## TEXT PROVIDED
Despite substantial investment in the development of such a μ-agonist, success has been limited. Recent computer-designed μ-agonists like PZM21 and TRV130 have not met these needs. [1, 2] A G-protein-coupled receptor (GPCR) biased μ-agonist with minimal β-arrestin translocation, intracellular phosphorylation, and internalization remains undeveloped. Notably, the endogenous opioid peptide β-endorphin, which is 20 times more potent than morphine, may likely meet these criteria. Currently, natural design appears to surpass computer-aided drug design.
β-endorphin is primarily synthesized in the central nervous system (CNS) through the cleavage of pro-opiomelanocortin (POMC). α and γ endorphins are not analgesic. β-endorphin (1-27) is less potent than β-endorphin (1-31) suggesting that the complete endogenous peptide will achieve the best fit to the GPCR. Both the N- and C-terminal sequences are essential for its potent analgesic effects, and β-endorphin is quite stable and resistant to many peptidases.[3] Intrathecal administration of 3 mg of β-endorphin to patients with severe cancer pain resulted in significant analgesia lasting approximately 33.4 hours without major adverse effects.[4] Epidural injections also provided analgesia for a shorter duration of 19.5 hours, again without major side effects. [5] In two patients suffering from cancer pain continuous intrathecal infusion of β-endorphin for two weeks provided profound analgesia, and there was no evidence of tolerance or respiratory depression.[6] These case studies in humans support the underlying hypothesis of this invention.

## WHAT IS EXPECTED
Condense the paragraph of the β-endorphin passage that begins "β-endorphin is primarily synthesized" into a bulleted list that keeps its main facts.

[Collected data]
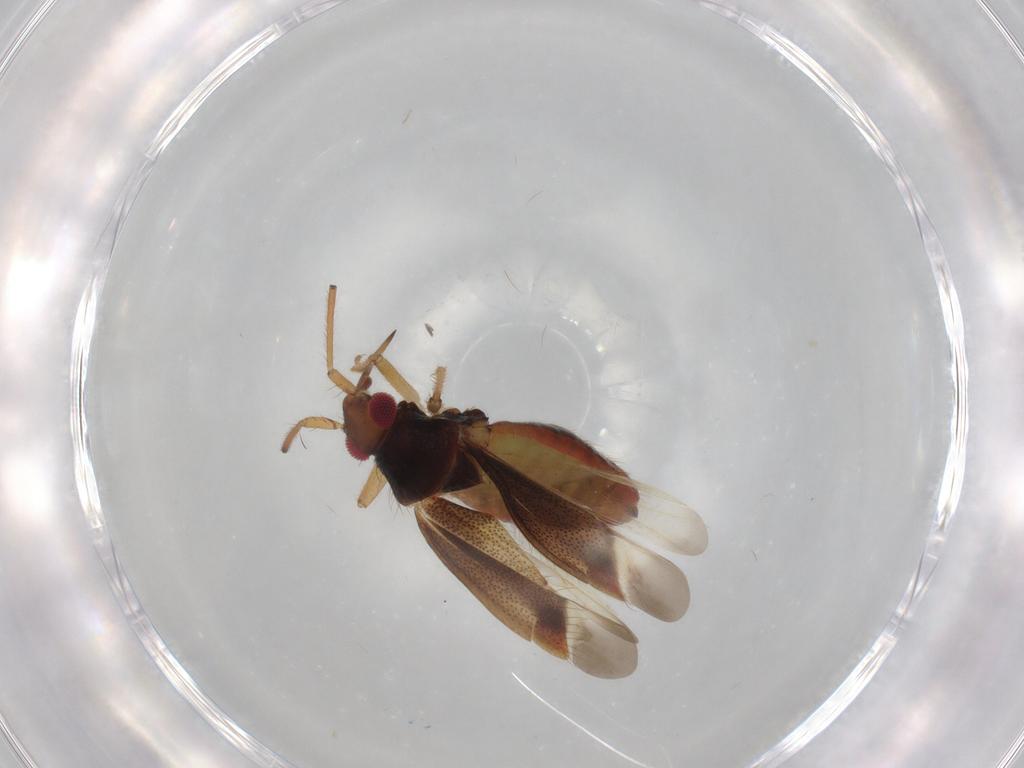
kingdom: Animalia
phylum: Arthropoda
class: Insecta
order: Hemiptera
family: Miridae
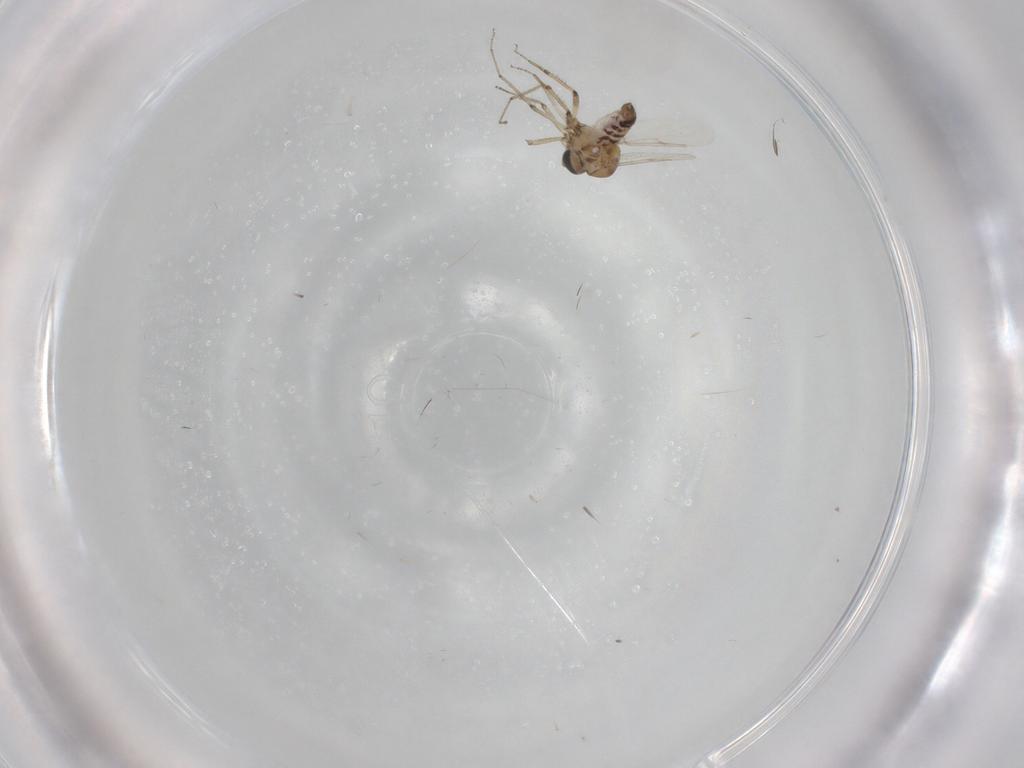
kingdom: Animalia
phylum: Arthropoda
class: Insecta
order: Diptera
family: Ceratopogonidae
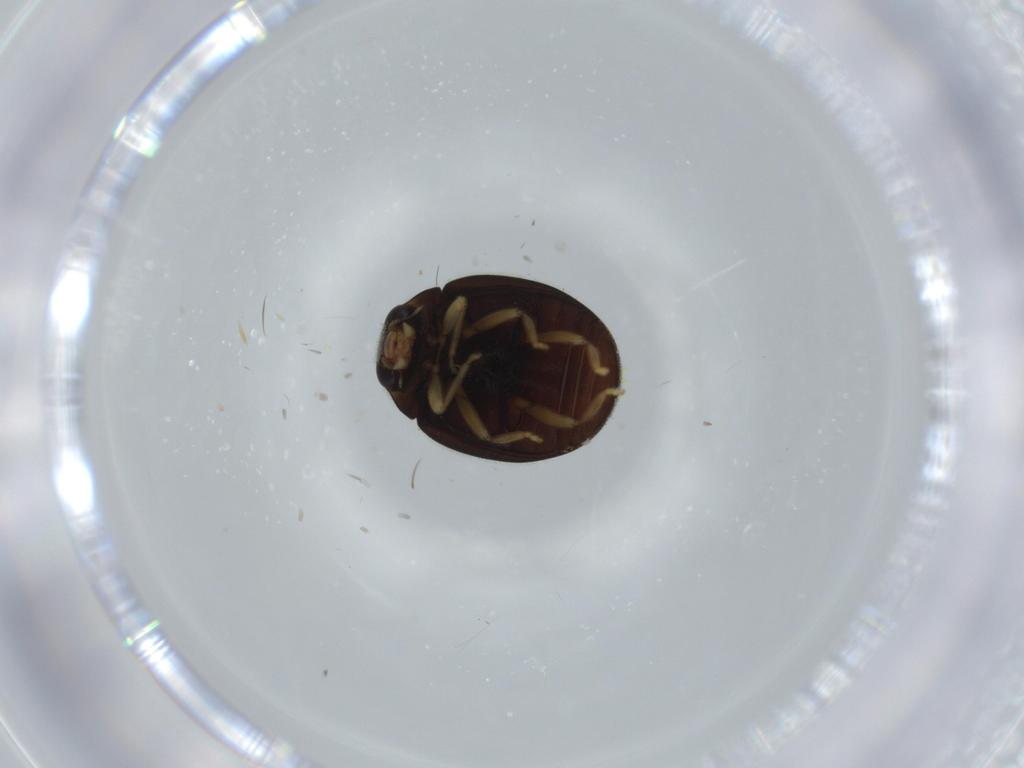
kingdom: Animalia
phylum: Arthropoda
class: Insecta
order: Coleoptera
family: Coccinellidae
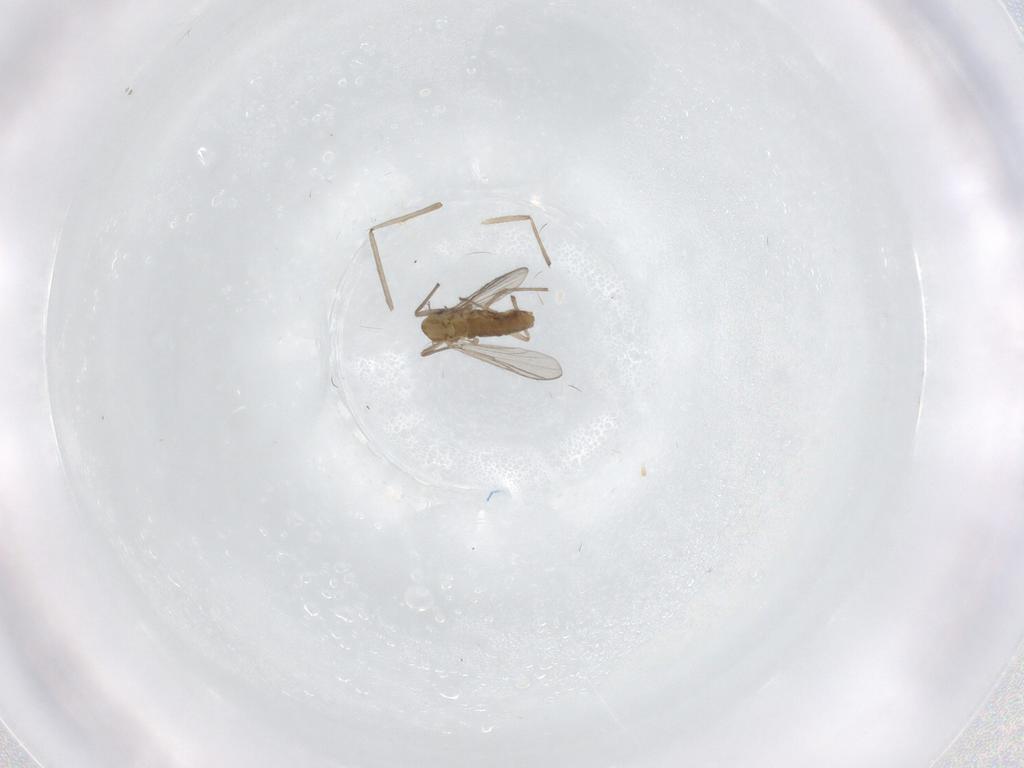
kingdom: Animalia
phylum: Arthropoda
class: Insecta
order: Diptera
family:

## ANSWER TO THE EXERCISE
- β-endorphin is made mainly in the central nervous system by cleavage of pro-opiomelanocortin (POMC).
- α and γ endorphins do not relieve pain.
- β-endorphin (1-27) is less potent than β-endorphin (1-31), which suggests the complete peptide fits the GPCR best.
- Both the N- and C-terminal sequences are needed for its strong analgesic effect, and the peptide is stable and resists many peptidases.
- In patients with severe cancer pain, 3 mg given intrathecally produced significant analgesia for about 33.4 hours without major adverse effects.
- Epidural injection gave analgesia for a shorter 19.5 hours, also without major side effects.
- In two cancer-pain patients, a two-week continuous intrathecal infusion gave profound analgesia with no sign of tolerance or respiratory depression.
- These human case studies support the hypothesis behind the invention.